To summarize: The foregoing example strongly suggests there might be occasions on which it's indeed
desirable (a) to have several different anchor relvars for the same entity type; (b) to have a different primary key in
each of those anchor relvars; and (c) to have different foreign keys referring to those different primary keys in
different subsidiary relvars. Again, please note that I'm not saying the apparent need here to violate the rule “one
primary key per entity type” can't be avoided; what I'm saying is I don't see a good way to avoid it, nor do I see a
good reason for adopting a bad way. Again, therefore, I would like to suggest that the “one primary key for one
entity type” precept be treated as a strong (?) guideline, but not as an inviolable rule.

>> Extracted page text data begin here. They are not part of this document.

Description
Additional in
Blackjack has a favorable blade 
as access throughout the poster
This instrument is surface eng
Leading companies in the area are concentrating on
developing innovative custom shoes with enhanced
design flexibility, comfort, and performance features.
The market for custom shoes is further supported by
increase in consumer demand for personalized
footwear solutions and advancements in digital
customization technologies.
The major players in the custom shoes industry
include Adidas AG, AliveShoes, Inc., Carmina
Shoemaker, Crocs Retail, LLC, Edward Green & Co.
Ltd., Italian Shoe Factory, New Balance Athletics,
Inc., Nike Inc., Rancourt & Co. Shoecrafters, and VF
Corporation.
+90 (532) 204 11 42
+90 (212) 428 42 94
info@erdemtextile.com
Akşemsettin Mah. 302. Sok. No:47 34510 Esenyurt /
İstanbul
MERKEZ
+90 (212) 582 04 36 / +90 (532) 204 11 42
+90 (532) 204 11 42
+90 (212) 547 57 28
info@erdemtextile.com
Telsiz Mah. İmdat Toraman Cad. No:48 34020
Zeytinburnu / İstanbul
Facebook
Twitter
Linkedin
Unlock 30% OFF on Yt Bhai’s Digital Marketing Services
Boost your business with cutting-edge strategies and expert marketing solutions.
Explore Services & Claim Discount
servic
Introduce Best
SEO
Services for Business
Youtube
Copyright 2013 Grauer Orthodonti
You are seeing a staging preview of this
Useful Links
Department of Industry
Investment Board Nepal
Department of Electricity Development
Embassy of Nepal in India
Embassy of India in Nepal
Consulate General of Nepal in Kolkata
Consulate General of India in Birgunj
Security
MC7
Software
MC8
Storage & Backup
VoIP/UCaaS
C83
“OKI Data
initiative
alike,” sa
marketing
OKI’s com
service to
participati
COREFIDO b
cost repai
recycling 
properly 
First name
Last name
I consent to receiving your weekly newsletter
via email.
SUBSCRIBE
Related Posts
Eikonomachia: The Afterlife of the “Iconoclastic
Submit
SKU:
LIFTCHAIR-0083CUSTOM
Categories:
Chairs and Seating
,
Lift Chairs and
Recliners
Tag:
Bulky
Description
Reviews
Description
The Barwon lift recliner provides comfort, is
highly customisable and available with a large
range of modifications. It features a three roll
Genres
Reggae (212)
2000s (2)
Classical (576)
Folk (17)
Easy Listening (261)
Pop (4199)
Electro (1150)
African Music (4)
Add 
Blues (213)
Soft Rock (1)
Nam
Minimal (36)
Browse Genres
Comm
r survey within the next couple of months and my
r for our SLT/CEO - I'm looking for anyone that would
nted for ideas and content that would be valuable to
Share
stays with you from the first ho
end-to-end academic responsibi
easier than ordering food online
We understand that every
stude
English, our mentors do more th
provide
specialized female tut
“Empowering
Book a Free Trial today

In this appendix I've presented a number of pragmatic arguments for:
Relaxing the commonly accepted rule that every base relvar have a distinguished key called the primary key
Relaxing the (perhaps less commonly accepted) rule that every foreign key refer specifically to a primary key
instead of to an alternate key 10
Relaxing the commonly accepted rule that there be exactly one anchor relvar for each entity type
Of course, I'm well aware that if we do relax these rules, then we open the door to the possibility of bad
designs. That's why I recommend retaining recommendations such as “one primary key per entity type” as rules of
thumb, or good design guidelines. In other words, the rules in question should be violated only if there's some
really good reason for doing so. But I've tried to show in this appendix that sometimes such good reasons do exist.
10 I say less commonly accepted because─to its credit─the SQL standard, at least, does allow foreign keys to reference any candidate key.